Le patron des communistes reste en place. Fabien Roussel a été largement réélu secrétaire national du Parti communiste français (PCF) lors du congrès du parti, rapporte Le Parisien. Il a recueilli, selon Le Figaro, autour de 70 % des voix.
Cap sur 2027
Cette réélection est aussi un signal politique. Fabien Roussel, déjà candidat en 2022, a fait « un pas de plus » vers une nouvelle candidature à l'élection présidentielle de 2027, souligne Franceinfo. Le secrétaire national s'est dit prêt à repartir au combat si les militants le décident, la désignation officielle du candidat communiste devant intervenir à l'automne.
Une ligne d'autonomie qui divise
Le maintien de Roussel à la tête du parti relance un débat qui traverse toute la gauche.
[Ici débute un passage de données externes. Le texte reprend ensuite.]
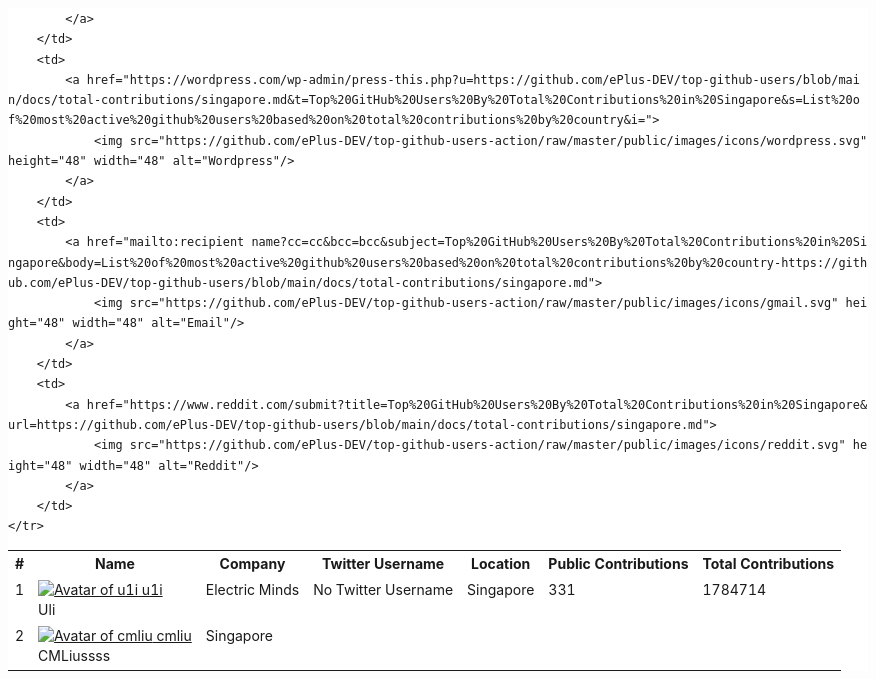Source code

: 			</a>
		</td>
		<td>
			<a href="https://wordpress.com/wp-admin/press-this.php?u=https://github.com/ePlus-DEV/top-github-users/blob/main/docs/total-contributions/singapore.md&t=Top%20GitHub%20Users%20By%20Total%20Contributions%20in%20Singapore&s=List%20of%20most%20active%20github%20users%20based%20on%20total%20contributions%20by%20country&i=">
				<img src="https://github.com/ePlus-DEV/top-github-users-action/raw/master/public/images/icons/wordpress.svg" height="48" width="48" alt="Wordpress"/>
			</a>
		</td>
		<td>
			<a href="mailto:recipient name?cc=cc&bcc=bcc&subject=Top%20GitHub%20Users%20By%20Total%20Contributions%20in%20Singapore&body=List%20of%20most%20active%20github%20users%20based%20on%20total%20contributions%20by%20country-https://github.com/ePlus-DEV/top-github-users/blob/main/docs/total-contributions/singapore.md">
				<img src="https://github.com/ePlus-DEV/top-github-users-action/raw/master/public/images/icons/gmail.svg" height="48" width="48" alt="Email"/>
			</a>
		</td>
		<td>
			<a href="https://www.reddit.com/submit?title=Top%20GitHub%20Users%20By%20Total%20Contributions%20in%20Singapore&url=https://github.com/ePlus-DEV/top-github-users/blob/main/docs/total-contributions/singapore.md">
				<img src="https://github.com/ePlus-DEV/top-github-users-action/raw/master/public/images/icons/reddit.svg" height="48" width="48" alt="Reddit"/>
			</a>
		</td>
	</tr>
</table>

<table>
	<tr>
		<th>#</th>
		<th>Name</th>
		<th>Company</th>
		<th>Twitter Username</th>
		<th>Location</th>
		<th>Public Contributions</th>
		<th>Total Contributions</th>
	</tr>
	<tr>
		<td>1</td>
		<td>
			<a target="_blank" href="https://github.com/u1i">
				<img src="https://private-avatars.githubusercontent.com/u/27874591?jwt=eyJhbGciOiJIUzI1NiIsInR5cCI6IkpXVCJ9.eyJpc3MiOiJnaXRodWIuY29tIiwiYXVkIjoicmF3LmdpdGh1YnVzZXJjb250ZW50LmNvbSIsImtleSI6ImtleTEiLCJleHAiOjE3MzQ1Nzg0NjAsIm5iZiI6MTczNDU3NzI2MCwicGF0aCI6Ii91LzI3ODc0NTkxIn0.aBGexJ9NmsCLX1Z9Ok-vmiyoz0vJe-b_d3bC9iFc5Iw&s=72&u=51490f4aa192b12aa3dee7a9d3a5b76c6153ffd5&v=4" width="24" alt="Avatar of u1i"/> u1i
			</a><br/>
			Uli
		</td>
		<td>Electric Minds </td>
		<td>No Twitter Username</td>
		<td>Singapore</td>
		<td>331</td>
		<td>1784714</td>
	</tr>
	<tr>
		<td>2</td>
		<td>
			<a target="_blank" href="https://github.com/cmliu">
				<img src="https://private-avatars.githubusercontent.com/u/24787744?jwt=eyJhbGciOiJIUzI1NiIsInR5cCI6IkpXVCJ9.eyJpc3MiOiJnaXRodWIuY29tIiwiYXVkIjoicmF3LmdpdGh1YnVzZXJjb250ZW50LmNvbSIsImtleSI6ImtleTEiLCJleHAiOjE3MzQ1Nzg0MDAsIm5iZiI6MTczNDU3NzIwMCwicGF0aCI6Ii91LzI0Nzg3NzQ0In0.-nBFGNd_ydEU_Ru8XO4uHLz1spUKs0vG7bsuOmHUmwE&s=72&u=703922e1f9e4129656faaddf2099a7da58d45254&v=4" width="24" alt="Avatar of cmliu"/> cmliu
			</a><br/>
			CMLiussss
		</td>
		<td>Singapore </td>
Le dirigeant communiste défend une candidature autonome du PCF, refusant de fondre son parti dans une coalition où il perdrait sa visibilité. Une position qui séduit une partie des militants attachés à l'identité communiste, mais que d'autres, à l'intérieur comme à l'extérieur du parti, jugent risquée.
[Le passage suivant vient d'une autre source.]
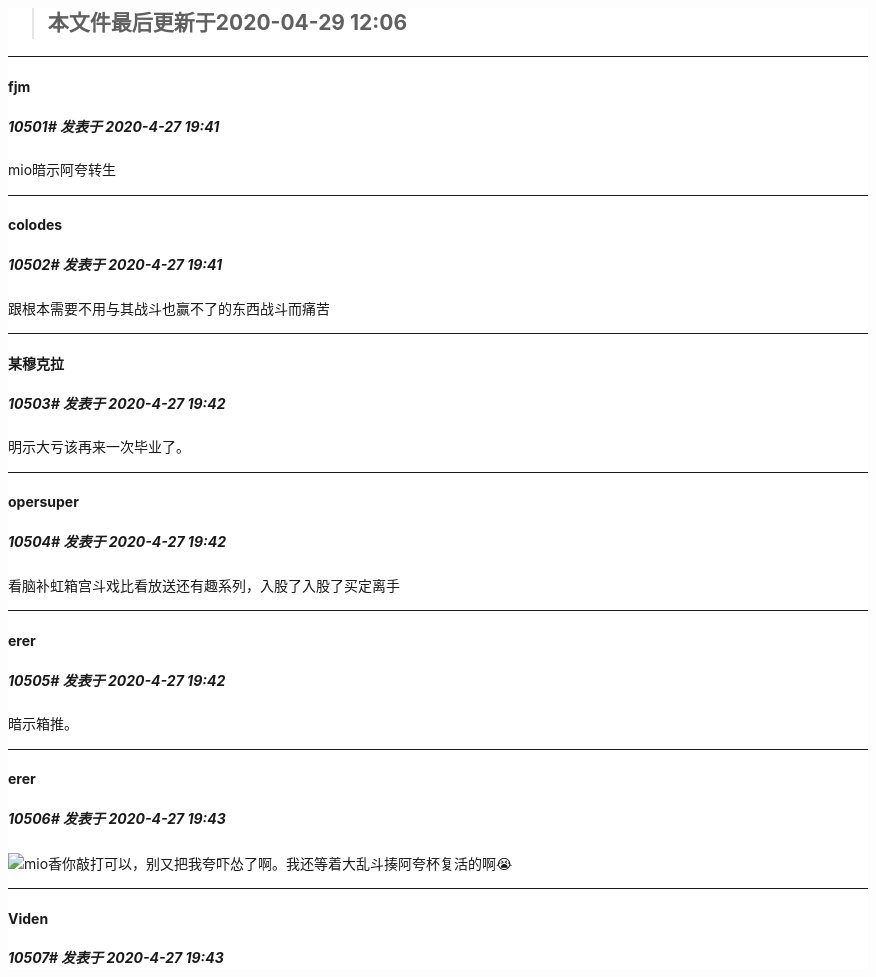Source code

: > ## **本文件最后更新于2020-04-29 12:06** 


-----

####  fjm  
##### 10501#       发表于 2020-4-27 19:41


mio暗示阿夸转生


-----

####  colodes  
##### 10502#       发表于 2020-4-27 19:41


跟根本需要不用与其战斗也赢不了的东西战斗而痛苦


-----

####  某穆克拉  
##### 10503#       发表于 2020-4-27 19:42


明示大亏该再来一次毕业了。


-----

####  opersuper  
##### 10504#       发表于 2020-4-27 19:42


看脑补虹箱宫斗戏比看放送还有趣系列，入股了入股了买定离手


-----

####  erer  
##### 10505#       发表于 2020-4-27 19:42


暗示箱推。


-----

####  erer  
##### 10506#       发表于 2020-4-27 19:43


<img src="https://static.saraba1st.com/image/smiley/face2017/067.png" referrerpolicy="no-referrer">mio香你敲打可以，别又把我夸吓怂了啊。我还等着大乱斗揍阿夸杯复活的啊😭


-----

####  Viden  
##### 10507#       发表于 2020-4-27 19:43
Signe de ces tensions, le texte d'orientation défendu par la direction a recueilli un soutien plus mesuré que la personne de Roussel, révélant des divergences stratégiques sur la conduite à tenir face à La France insoumise et au reste de la gauche.
Le souvenir de 2022
En toile de fond plane le souvenir de la présidentielle de 2022. Avec un peu plus de 2 % des voix, Fabien Roussel s'était attiré les reproches d'une partie de la gauche radicale, qui l'accuse d'avoir contribué à priver Jean-Luc Mélenchon d'une place au second tour. Un contentieux qui n'a jamais été soldé et qui pèse encore sur les discussions d'union.
En confirmant Roussel dans ses fonctions, les communistes font donc un choix clair : celui de peser dans le jeu à gauche avec leur propre candidat, quitte à raviver les querelles de famille. La décision finale, elle, appartiendra aux adhérents, appelés à trancher dans les prochaines semaines.